▸ **Assigned task**: Copy the lines below without changes, starting at the line that contains "韦氏馆与周隐客杜归和泛舟, 奉和泛江诗, 乍晴风日已和泛舟至扶桑埭徘徊西村久之, 和泛池三首" and continuing through the end of the entries. Leave the pictures out of your copy.

────────

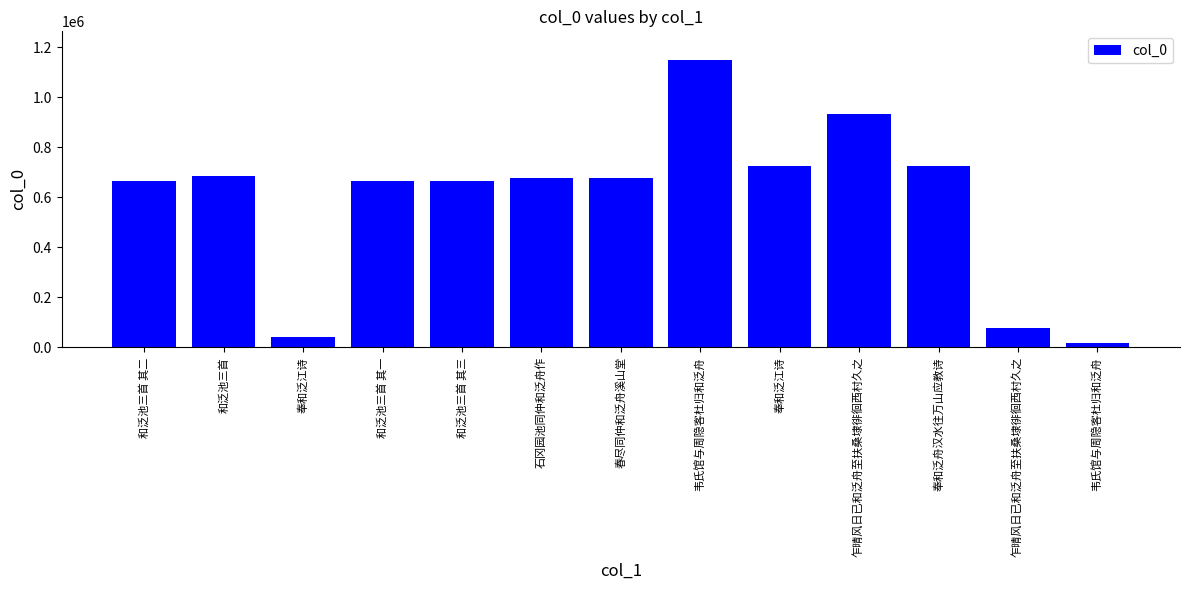

List the labels in order of value, smallest first.

韦氏馆与周隐客杜归和泛舟, 奉和泛江诗, 乍晴风日已和泛舟至扶桑埭徘徊西村久之, 和泛池三首 其一, 和泛池三首 其二, 和泛池三首 其三, 石冈园池同仲和泛舟作, 春尽同仲和泛舟溪山堂, 和泛池三首, 奉和泛舟汉水往万山应教诗, 奉和泛江诗, 乍晴风日已和泛舟至扶桑埭徘徊西村久之, 韦氏馆与周隐客杜归和泛舟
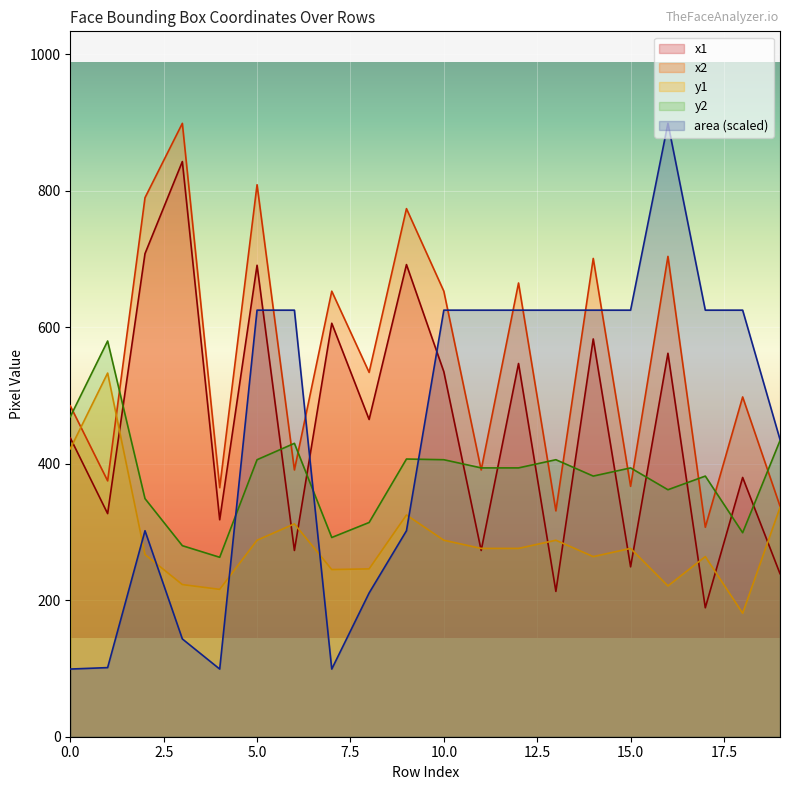

Between 16 and 18, which series saw the biggest shift?

area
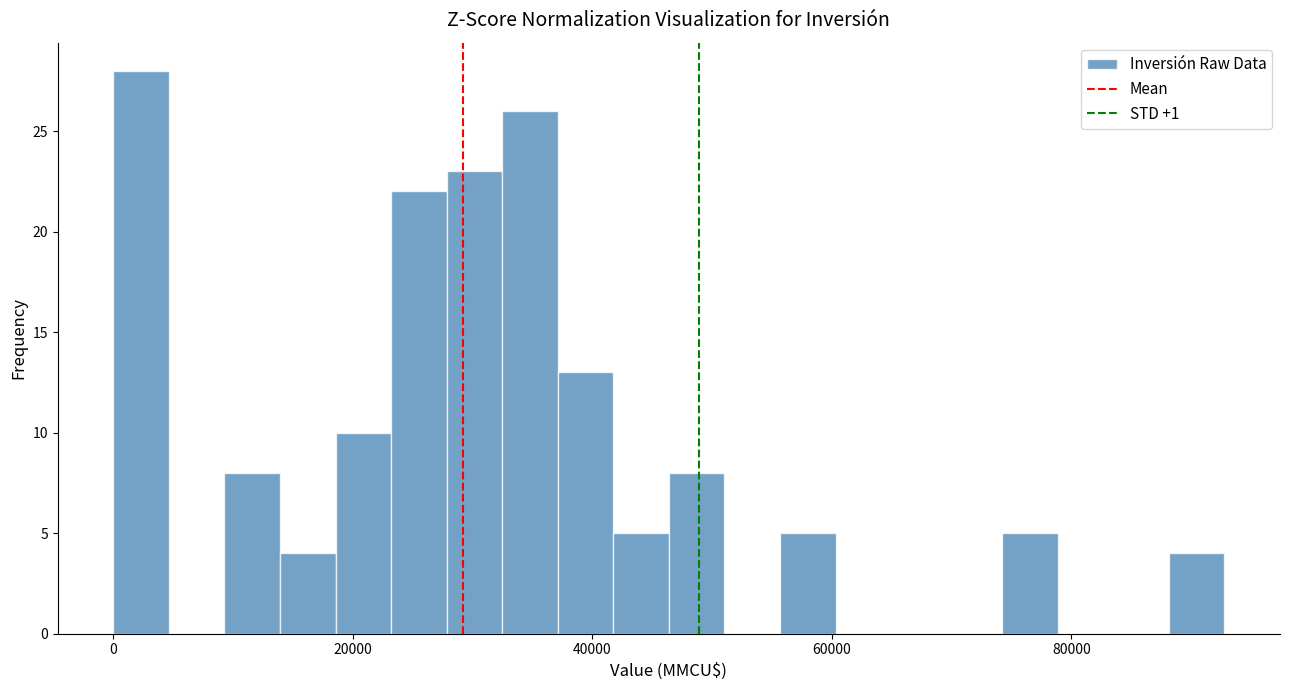

Around what value on the x-axis is the tallest bar? Give the approximate position of its centre, as read against the axis.

2000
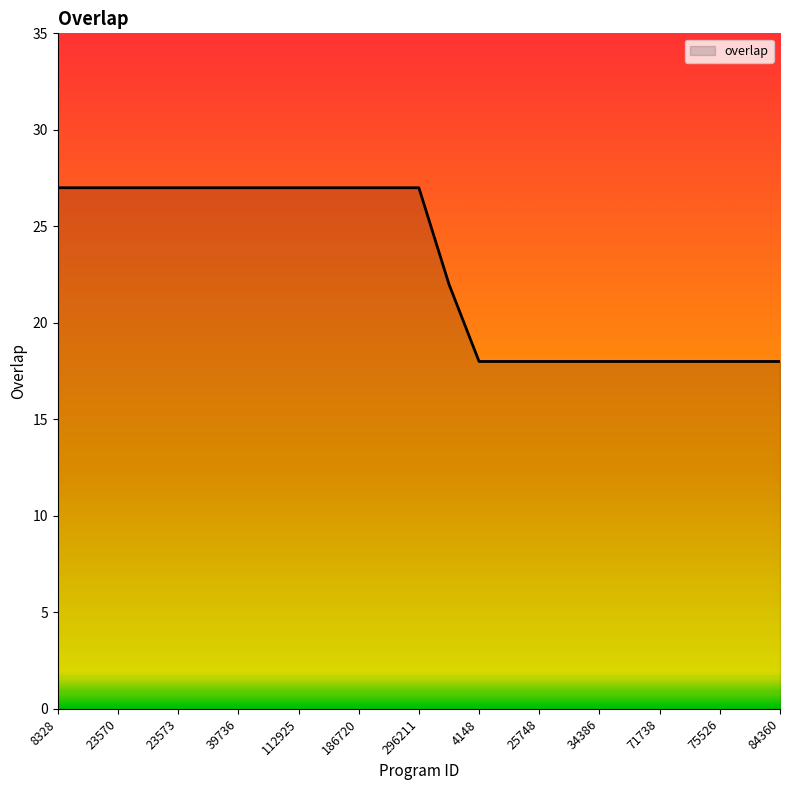

What is the difference between the maximum and minimum values?

9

────────

▸ **Answer below**:
韦氏馆与周隐客杜归和泛舟, 奉和泛江诗, 乍晴风日已和泛舟至扶桑埭徘徊西村久之, 和泛池三首 其一, 和泛池三首 其二, 和泛池三首 其三, 石冈园池同仲和泛舟作, 春尽同仲和泛舟溪山堂, 和泛池三首, 奉和泛舟汉水往万山应教诗, 奉和泛江诗, 乍晴风日已和泛舟至扶桑埭徘徊西村久之, 韦氏馆与周隐客杜归和泛舟

Between 16 and 18, which series saw the biggest shift?

area

Around what value on the x-axis is the tallest bar? Give the approximate position of its centre, as read against the axis.

2000

What is the difference between the maximum and minimum values?

9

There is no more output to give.